*** SUPPLIED ENTRIES Section Begins ***

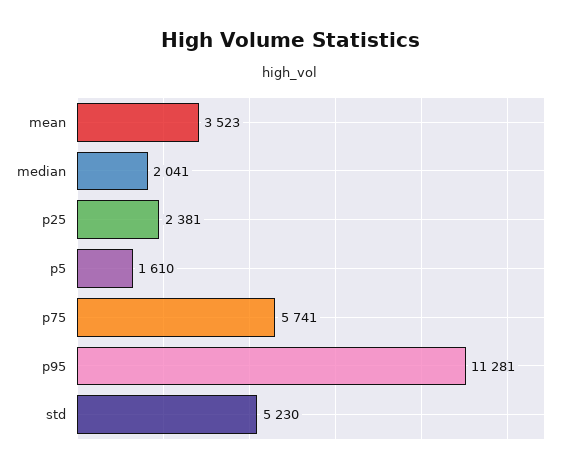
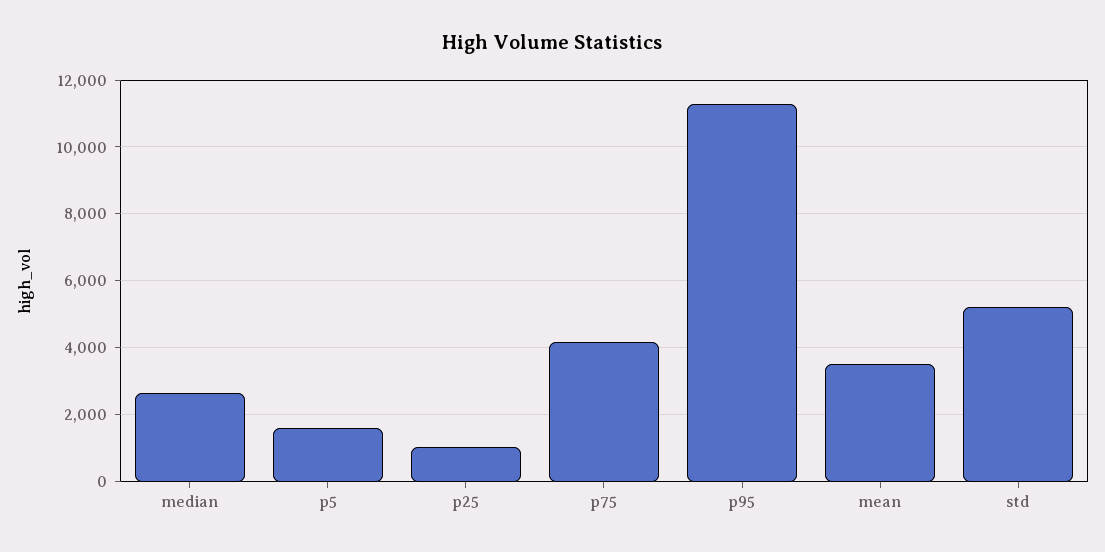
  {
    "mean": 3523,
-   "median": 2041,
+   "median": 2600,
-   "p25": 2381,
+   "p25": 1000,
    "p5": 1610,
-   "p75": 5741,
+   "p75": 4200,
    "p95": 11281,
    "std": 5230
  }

*** SUPPLIED ENTRIES Section Ends ***

• JOB: Omit the pictures, and quote the material above exactly as given.

• SOLUTION FOR THIS EXERCISE:
  {
    "mean": 3523,
-   "median": 2041,
+   "median": 2600,
-   "p25": 2381,
+   "p25": 1000,
    "p5": 1610,
-   "p75": 5741,
+   "p75": 4200,
    "p95": 11281,
    "std": 5230
  }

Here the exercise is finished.